さて、そんな甲斐もあり、スタート後は余裕を持って集団内で泳ぐことが出来た。前回は半分を過ぎて急に腕が重くなったけど、今回はとても余裕がある。間違いなく千切れることはないだろう。7人くらいで時々足をペタペタしたりしてスキンシップを取りつつ仲良く泳ぐ。

後半に差し掛かったところで、2分後からスタートした女子プロに抜かれる。もう来たか、やはりペースが遅いようだなー。せっかくなので男子の列を離れ、女子プロについていこうと後ろに入る。泳力差はあるけど、流れを使えばついていけるかも!なんて思ったけど、あえなく千切れる。まぁ女子プロは男子の2分遅れでスタートしたのにもう追いついているからレベルが違いますわな。おとなしく男子の列に戻る。そして後ろから女子の2番手が抜いてくる。どうせ千切れるのだから今度はもちろん反応しない。すると前を泳いでいた男子選手が列を離れ、2位の女子プロにつく。やめろ!俺たちが敵う相手じゃねー、戻るんだ!と思いながら男子の列の空いた空間を埋める。

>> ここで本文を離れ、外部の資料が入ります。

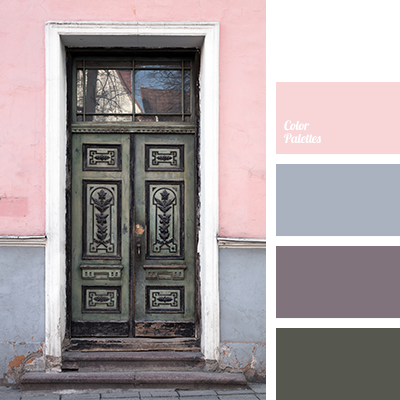
What are the coordinates of `transom` in the screenshot? It's located at (118, 84).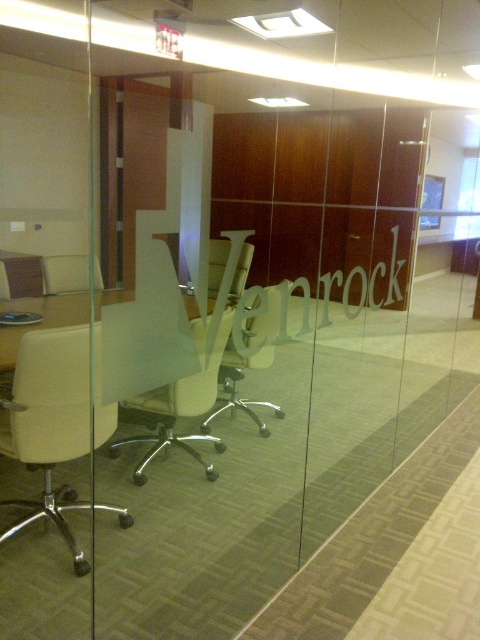
Looking at this image, does white leather swivel chair at left appear under matte white office chair at center?

Indeed, white leather swivel chair at left is positioned under matte white office chair at center.

Between white leather swivel chair at left and matte white office chair at center, which one appears on the right side from the viewer's perspective?

Positioned to the right is matte white office chair at center.

You are a GUI agent. You are given a task and a screenshot of the screen. Output one action in this format:
    pyautogui.click(x=<x>, y=<y>)
    Task: Click on the white leather swivel chair at left
    
    Given the screenshot: What is the action you would take?
    pyautogui.click(x=48, y=422)

Which is in front, point (61, 397) or point (87, 273)?

Positioned in front is point (87, 273).

Does white leather swivel chair at left appear on the left side of white plastic chair at left?

Indeed, white leather swivel chair at left is positioned on the left side of white plastic chair at left.

Between point (69, 380) and point (74, 285), which one is positioned behind?

Positioned behind is point (74, 285).

I want to click on white leather swivel chair at left, so click(48, 422).

In the scene shown: Does white plastic swivel chair at center appear on the right side of white plastic chair at left?

Correct, you'll find white plastic swivel chair at center to the right of white plastic chair at left.

Can you confirm if white plastic swivel chair at center is positioned to the left of white plastic chair at left?

No, white plastic swivel chair at center is not to the left of white plastic chair at left.

Does point (200, 323) come in front of point (48, 272)?

No, it is not.

Identify the location of white plastic swivel chair at center. This screenshot has height=640, width=480. (180, 408).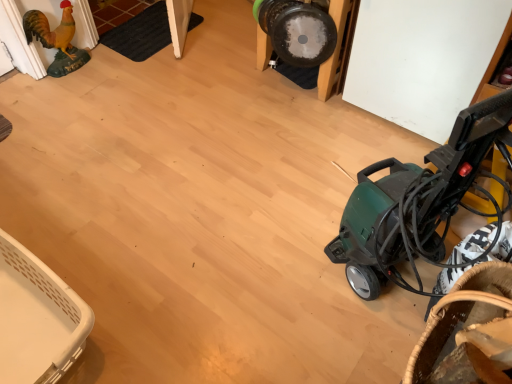
The width and height of the screenshot is (512, 384). What are the coordinates of `free space in front of golden matte chicken at left` in the screenshot? It's located at (58, 92).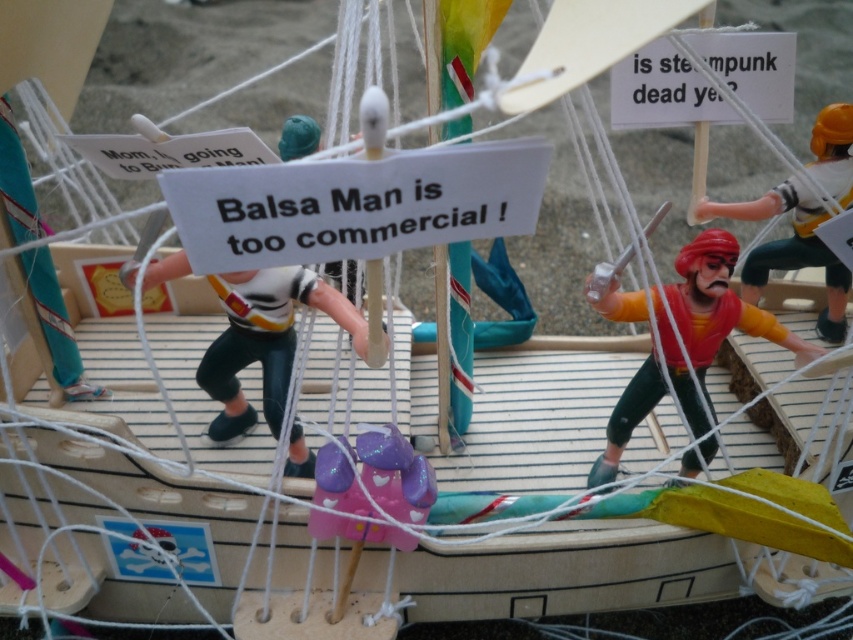
Is point (218, 227) positioned before point (757, 285)?

That is True.

Is point (320, 189) positioned after point (824, 269)?

No, (320, 189) is in front of (824, 269).

The image size is (853, 640). Identify the location of white paper sign at center. (355, 204).

Which is more to the left, white plastic figure at center or purple glittery toy at center?

white plastic figure at center

Between white plastic figure at center and purple glittery toy at center, which one is positioned higher?

white plastic figure at center is higher up.

Locate an element on the screen. The height and width of the screenshot is (640, 853). white plastic figure at center is located at coordinates (265, 340).

Which is behind, point (460, 216) or point (384, 490)?

The point (384, 490) is more distant.

Is white paper sign at center above purple glittery toy at center?

Correct, white paper sign at center is located above purple glittery toy at center.

Find the location of a particular element. The width and height of the screenshot is (853, 640). white paper sign at center is located at coordinates (355, 204).

Find the location of `white paper sign at center`. white paper sign at center is located at coordinates (355, 204).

しばらくして列をそれた男子プロが撃沈していたので、回収してあげる。言わんこっちゃないぜ。その後は仲良くゴールまで向かいました。上陸前のドルフィンスルーで前に上がり、集団1位でスイムアップ。トップとは8分以上空いたけど、前回よりはマシなスイムだった。

 

バイク

トランジットでちょっと手こずって集団の3番手くらいでバイクに乗車。7人くらいの集団にいるけど、そのうち2人はバイクがとても強い。2人のうち1人はトランジットで先に行ったし、もう追いつけないだろう。後ろからもう1人強いのが来るから、それについて行きたい所。一先ず自分のペースで漕いでいると5km地点くらいでバイクの強い彼が抜いてくる。自分もパワーを上げるけど、想定よりもかなりペースが速い。無理なペース配分は禁物なので、彼を見送ってマイペースで漕ぐ。誰か足並み揃う選手はいないかと後ろを振り返ると、既に他の選手は大きく遅れていた。ああ、今日も一人旅か。まぁ一人旅の強い味方パワーメーターがあるので、自身のペースを守って、なんとか差を最小限に食い止めよう。と思いきや、パワーメーターの数値がどうもおかしい。雨の影響か分からないけど、不正確な数値が出ているようだ。数値に頼っていつも漕いでいるけど、感覚を研ぎ澄ませて漕ぐしかない。オーバーペースにならないように気を付けなくては。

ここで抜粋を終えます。